— Task brief —
Please transcribe exactly, and only, the lines of the data below between the line holding "tartozik a hatalmas" and the line holding "tökéletesen beleolvadnak a környezetbe, a", inclusive.

Provided material section start

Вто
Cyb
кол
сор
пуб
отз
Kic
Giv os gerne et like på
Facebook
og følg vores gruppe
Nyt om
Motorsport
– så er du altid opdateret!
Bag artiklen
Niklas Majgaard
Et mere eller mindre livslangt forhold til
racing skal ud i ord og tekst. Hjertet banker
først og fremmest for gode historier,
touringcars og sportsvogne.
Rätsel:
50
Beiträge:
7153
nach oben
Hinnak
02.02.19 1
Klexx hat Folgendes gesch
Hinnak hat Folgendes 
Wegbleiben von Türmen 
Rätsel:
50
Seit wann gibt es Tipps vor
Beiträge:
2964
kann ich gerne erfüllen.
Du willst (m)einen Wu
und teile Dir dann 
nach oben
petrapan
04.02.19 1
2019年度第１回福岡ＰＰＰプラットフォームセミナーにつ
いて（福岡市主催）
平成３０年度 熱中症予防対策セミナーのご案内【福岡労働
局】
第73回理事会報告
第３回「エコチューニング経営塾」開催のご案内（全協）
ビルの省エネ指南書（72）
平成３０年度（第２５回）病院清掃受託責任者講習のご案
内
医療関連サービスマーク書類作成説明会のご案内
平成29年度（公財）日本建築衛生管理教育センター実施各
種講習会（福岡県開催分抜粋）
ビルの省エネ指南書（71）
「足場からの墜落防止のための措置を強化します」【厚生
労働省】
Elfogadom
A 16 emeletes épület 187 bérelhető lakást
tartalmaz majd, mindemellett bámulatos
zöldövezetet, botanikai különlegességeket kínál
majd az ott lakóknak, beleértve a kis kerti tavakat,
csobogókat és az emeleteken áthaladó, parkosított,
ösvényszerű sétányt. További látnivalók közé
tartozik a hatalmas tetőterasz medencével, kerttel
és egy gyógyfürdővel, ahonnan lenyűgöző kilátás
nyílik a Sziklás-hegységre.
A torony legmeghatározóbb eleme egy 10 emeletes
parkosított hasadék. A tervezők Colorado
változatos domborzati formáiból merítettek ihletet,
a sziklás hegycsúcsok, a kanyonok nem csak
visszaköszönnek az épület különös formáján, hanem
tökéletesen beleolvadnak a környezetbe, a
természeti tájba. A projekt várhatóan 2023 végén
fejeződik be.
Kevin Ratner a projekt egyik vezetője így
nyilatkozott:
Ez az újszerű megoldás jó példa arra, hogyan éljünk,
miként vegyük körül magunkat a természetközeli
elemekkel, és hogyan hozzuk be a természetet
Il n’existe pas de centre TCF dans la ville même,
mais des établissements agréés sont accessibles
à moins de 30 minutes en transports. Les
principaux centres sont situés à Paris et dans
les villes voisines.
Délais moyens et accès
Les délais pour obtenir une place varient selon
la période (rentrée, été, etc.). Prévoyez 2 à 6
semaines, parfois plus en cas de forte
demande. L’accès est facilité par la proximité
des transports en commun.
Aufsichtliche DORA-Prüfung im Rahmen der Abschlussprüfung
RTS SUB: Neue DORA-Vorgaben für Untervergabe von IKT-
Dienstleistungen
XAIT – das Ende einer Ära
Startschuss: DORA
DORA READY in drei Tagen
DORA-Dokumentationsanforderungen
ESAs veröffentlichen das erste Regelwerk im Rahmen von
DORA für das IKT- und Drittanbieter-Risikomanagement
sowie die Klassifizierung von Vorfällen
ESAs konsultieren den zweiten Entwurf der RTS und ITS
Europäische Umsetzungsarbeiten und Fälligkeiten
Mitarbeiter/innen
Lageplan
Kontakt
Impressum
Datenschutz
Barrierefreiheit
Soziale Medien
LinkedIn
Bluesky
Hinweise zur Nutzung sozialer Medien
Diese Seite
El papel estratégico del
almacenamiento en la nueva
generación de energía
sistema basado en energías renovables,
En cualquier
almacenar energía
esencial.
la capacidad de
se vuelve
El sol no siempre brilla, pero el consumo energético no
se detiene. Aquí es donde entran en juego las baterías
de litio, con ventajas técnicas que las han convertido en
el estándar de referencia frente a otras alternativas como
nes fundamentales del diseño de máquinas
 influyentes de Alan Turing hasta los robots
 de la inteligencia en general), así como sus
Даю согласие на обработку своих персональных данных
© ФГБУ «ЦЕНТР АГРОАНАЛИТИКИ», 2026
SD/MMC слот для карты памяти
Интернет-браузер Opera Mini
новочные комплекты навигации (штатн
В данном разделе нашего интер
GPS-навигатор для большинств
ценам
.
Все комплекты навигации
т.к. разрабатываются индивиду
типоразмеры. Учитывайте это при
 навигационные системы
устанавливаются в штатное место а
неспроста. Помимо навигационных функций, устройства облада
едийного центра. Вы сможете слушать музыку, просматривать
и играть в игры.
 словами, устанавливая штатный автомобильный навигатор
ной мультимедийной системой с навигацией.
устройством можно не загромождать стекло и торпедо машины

Provided material section end
Provided material section start

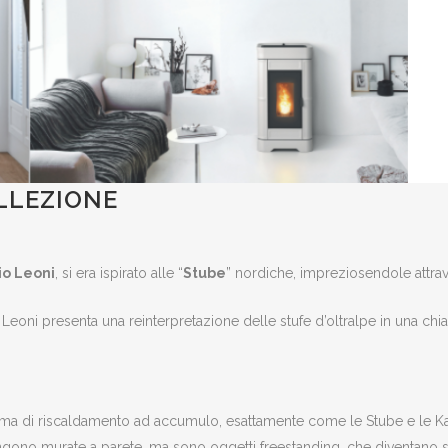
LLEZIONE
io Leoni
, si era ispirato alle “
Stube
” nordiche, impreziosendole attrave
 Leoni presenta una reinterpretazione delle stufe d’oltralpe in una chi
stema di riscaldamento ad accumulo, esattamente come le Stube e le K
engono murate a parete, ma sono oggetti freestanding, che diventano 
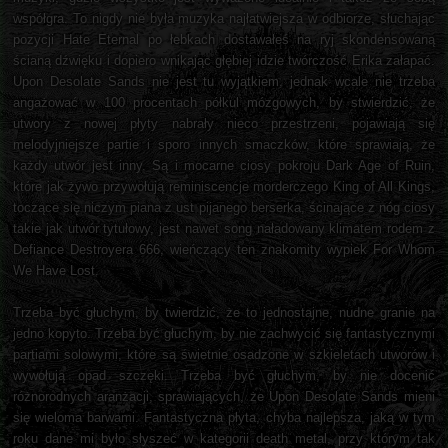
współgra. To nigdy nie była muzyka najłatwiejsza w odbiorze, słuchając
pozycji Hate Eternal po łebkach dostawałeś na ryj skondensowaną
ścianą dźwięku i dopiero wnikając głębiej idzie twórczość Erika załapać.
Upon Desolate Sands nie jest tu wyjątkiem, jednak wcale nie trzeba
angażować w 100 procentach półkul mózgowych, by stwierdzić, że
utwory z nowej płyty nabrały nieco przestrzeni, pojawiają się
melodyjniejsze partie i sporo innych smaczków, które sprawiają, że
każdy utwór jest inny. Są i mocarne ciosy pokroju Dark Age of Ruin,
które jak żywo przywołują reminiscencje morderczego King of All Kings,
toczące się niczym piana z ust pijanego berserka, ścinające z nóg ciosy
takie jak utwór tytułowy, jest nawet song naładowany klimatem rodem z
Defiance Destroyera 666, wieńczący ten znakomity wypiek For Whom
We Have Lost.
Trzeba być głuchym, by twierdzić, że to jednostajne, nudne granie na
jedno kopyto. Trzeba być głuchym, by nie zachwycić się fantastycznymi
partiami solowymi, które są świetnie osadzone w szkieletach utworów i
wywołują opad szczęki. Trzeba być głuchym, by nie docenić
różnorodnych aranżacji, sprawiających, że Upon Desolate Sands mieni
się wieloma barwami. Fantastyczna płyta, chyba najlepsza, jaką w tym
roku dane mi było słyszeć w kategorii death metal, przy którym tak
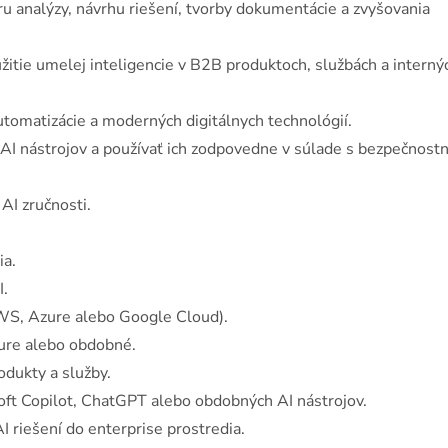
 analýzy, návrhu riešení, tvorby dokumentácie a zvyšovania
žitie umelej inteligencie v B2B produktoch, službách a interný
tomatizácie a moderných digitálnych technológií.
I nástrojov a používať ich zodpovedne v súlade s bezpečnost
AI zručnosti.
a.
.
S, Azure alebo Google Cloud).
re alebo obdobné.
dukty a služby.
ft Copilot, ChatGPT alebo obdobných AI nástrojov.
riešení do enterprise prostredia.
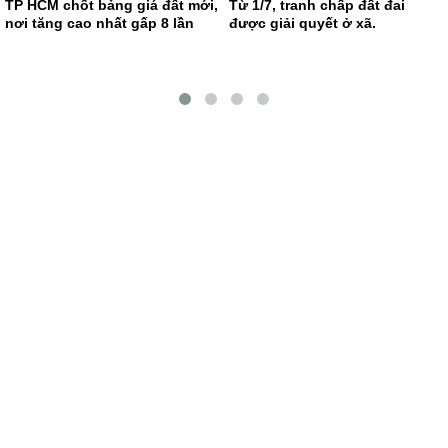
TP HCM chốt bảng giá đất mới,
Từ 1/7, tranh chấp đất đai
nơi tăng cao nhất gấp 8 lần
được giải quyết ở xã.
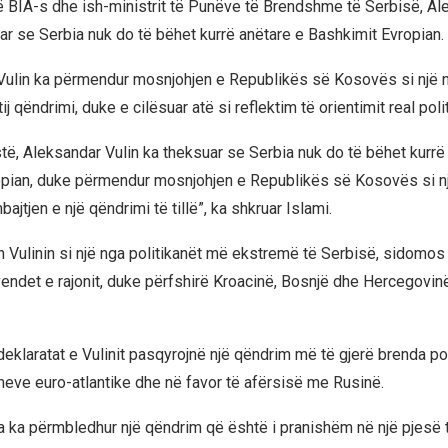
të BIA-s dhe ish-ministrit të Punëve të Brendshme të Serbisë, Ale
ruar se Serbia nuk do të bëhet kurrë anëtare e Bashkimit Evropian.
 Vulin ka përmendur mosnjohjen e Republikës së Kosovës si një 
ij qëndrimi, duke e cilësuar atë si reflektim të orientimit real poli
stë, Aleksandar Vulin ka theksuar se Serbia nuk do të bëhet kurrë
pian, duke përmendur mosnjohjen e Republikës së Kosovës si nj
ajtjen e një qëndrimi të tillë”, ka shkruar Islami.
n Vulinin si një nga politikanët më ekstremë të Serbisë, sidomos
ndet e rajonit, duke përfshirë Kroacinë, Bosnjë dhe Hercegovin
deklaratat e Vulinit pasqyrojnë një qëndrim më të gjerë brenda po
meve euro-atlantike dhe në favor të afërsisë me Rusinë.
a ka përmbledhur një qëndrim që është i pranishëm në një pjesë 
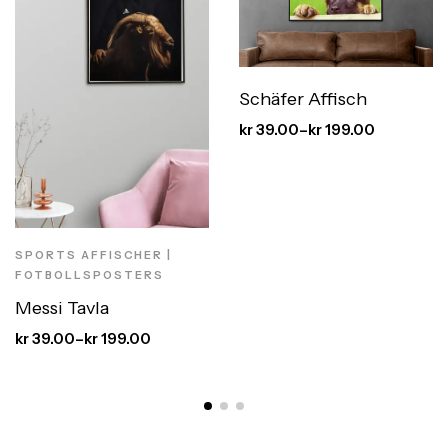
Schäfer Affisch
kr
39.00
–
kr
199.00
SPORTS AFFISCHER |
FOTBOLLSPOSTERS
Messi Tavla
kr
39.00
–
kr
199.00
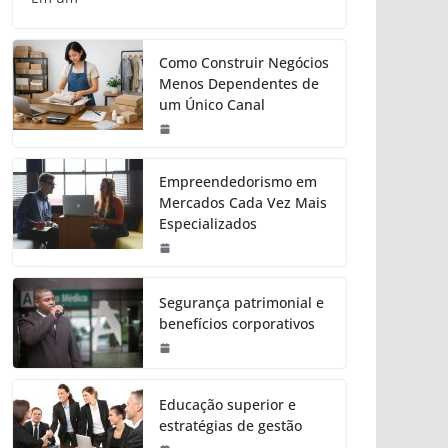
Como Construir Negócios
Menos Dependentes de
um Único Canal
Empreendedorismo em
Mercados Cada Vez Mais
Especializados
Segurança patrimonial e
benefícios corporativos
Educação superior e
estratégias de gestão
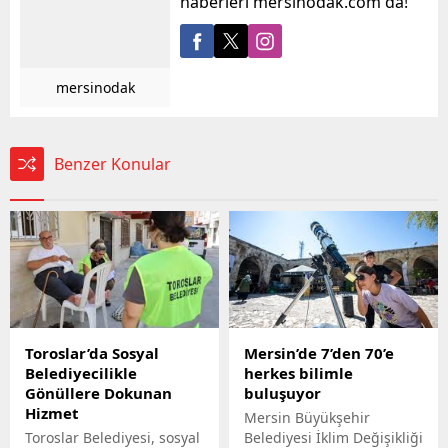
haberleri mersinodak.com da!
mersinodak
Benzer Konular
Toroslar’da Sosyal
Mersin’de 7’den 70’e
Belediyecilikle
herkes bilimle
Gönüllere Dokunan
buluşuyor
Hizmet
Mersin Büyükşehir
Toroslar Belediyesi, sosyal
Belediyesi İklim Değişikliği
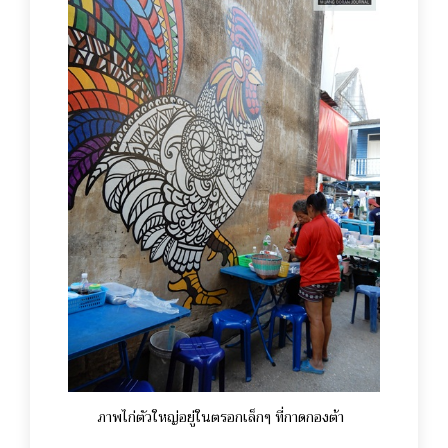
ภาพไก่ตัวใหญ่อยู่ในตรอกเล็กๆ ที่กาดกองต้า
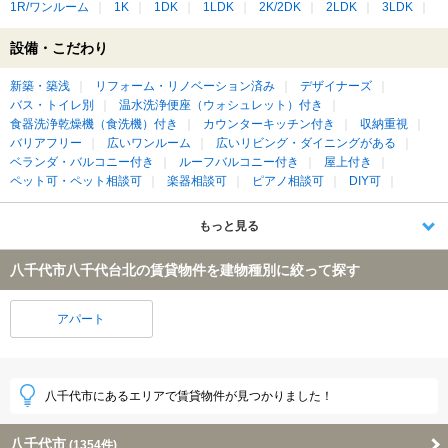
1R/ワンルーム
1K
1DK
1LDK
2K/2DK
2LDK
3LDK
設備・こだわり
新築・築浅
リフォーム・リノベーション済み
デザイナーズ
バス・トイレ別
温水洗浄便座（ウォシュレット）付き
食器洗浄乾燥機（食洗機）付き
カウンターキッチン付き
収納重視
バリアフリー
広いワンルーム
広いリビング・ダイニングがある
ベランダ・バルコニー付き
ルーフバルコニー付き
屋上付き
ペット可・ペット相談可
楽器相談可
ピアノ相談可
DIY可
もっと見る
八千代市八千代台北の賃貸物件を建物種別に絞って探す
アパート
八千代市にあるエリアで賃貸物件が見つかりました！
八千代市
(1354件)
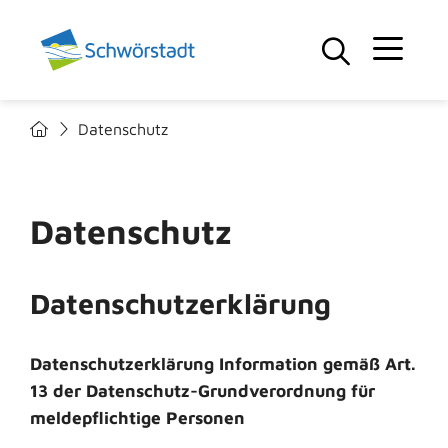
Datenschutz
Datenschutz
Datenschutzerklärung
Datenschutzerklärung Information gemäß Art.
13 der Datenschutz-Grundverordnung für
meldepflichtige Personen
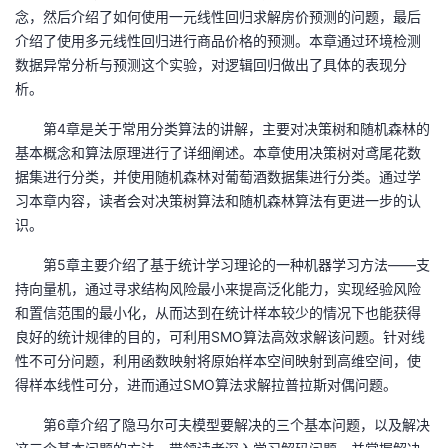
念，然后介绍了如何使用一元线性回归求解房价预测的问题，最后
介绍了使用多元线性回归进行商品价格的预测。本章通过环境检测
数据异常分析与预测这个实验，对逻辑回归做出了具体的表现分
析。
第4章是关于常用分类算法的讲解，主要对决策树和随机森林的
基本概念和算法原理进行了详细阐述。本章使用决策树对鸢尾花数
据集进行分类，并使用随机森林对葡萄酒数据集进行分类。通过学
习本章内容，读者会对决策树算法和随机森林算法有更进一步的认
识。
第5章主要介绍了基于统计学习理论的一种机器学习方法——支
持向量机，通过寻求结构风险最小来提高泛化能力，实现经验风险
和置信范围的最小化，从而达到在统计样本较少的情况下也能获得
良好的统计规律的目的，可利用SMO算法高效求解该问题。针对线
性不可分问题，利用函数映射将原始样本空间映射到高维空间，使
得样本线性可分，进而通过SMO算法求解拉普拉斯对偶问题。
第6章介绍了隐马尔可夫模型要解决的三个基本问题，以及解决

Provided material section end
Provided material section start

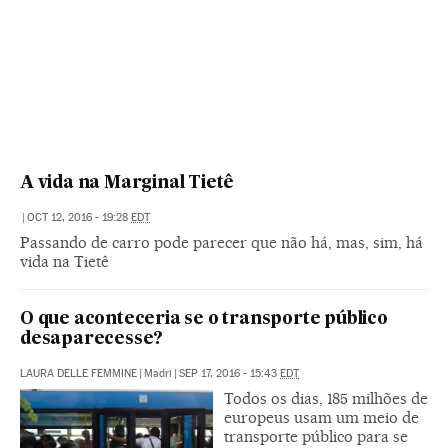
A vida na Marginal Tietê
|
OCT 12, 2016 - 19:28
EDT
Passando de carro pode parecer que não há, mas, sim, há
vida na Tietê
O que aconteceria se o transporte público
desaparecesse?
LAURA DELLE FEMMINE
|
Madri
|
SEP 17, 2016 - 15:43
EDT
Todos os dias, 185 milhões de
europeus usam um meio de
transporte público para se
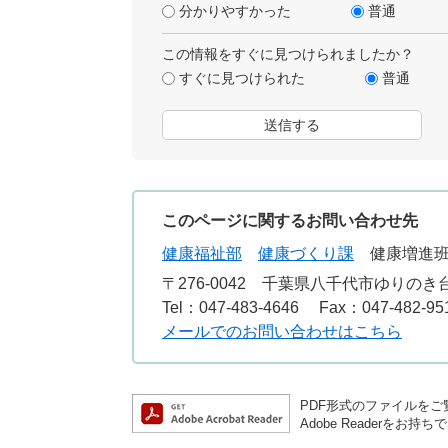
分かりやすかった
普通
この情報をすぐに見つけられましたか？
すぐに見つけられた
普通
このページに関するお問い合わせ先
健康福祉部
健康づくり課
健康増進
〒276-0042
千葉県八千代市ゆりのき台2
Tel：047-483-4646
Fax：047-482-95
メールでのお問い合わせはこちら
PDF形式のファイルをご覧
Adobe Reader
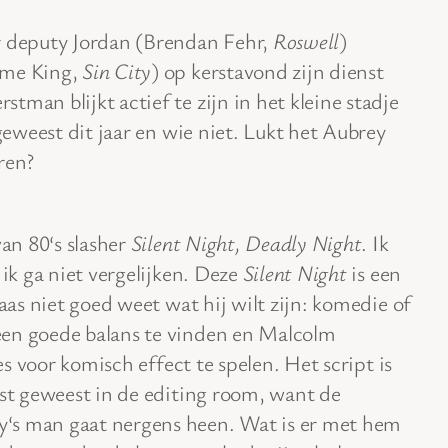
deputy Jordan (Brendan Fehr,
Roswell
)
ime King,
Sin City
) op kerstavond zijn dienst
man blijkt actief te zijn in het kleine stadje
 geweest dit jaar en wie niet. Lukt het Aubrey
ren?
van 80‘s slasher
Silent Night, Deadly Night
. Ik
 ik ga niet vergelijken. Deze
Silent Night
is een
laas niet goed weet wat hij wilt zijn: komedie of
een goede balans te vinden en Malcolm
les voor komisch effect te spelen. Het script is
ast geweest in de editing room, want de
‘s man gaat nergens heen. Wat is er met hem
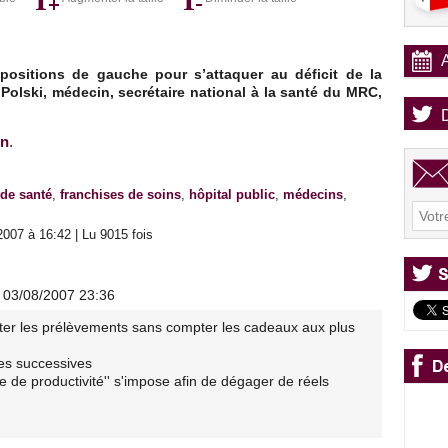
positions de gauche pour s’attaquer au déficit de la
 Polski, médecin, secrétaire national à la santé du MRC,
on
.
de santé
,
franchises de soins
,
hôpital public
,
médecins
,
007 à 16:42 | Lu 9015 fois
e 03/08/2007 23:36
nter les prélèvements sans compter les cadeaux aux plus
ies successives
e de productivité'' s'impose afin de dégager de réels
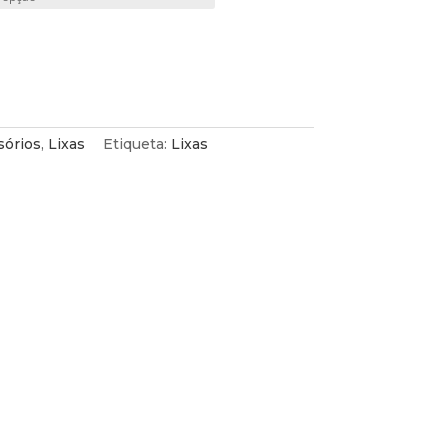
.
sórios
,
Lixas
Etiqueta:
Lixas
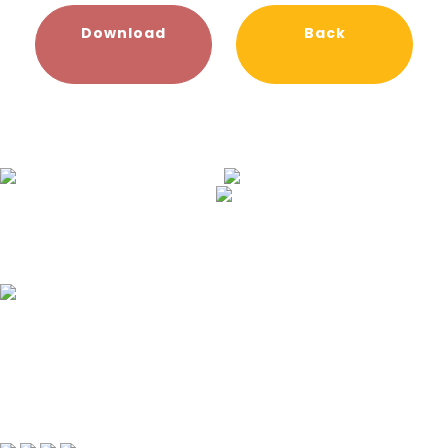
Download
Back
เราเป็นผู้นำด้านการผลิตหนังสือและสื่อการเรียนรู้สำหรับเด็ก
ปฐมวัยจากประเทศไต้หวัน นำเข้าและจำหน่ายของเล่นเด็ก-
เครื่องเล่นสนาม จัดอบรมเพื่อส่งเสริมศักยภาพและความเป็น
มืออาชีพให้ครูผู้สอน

Provided material section end

— Result below —
tartozik a hatalmas tetőterasz medencével, kerttel
és egy gyógyfürdővel, ahonnan lenyűgöző kilátás
nyílik a Sziklás-hegységre.
A torony legmeghatározóbb eleme egy 10 emeletes
parkosított hasadék. A tervezők Colorado
változatos domborzati formáiból merítettek ihletet,
a sziklás hegycsúcsok, a kanyonok nem csak
visszaköszönnek az épület különös formáján, hanem
tökéletesen beleolvadnak a környezetbe, a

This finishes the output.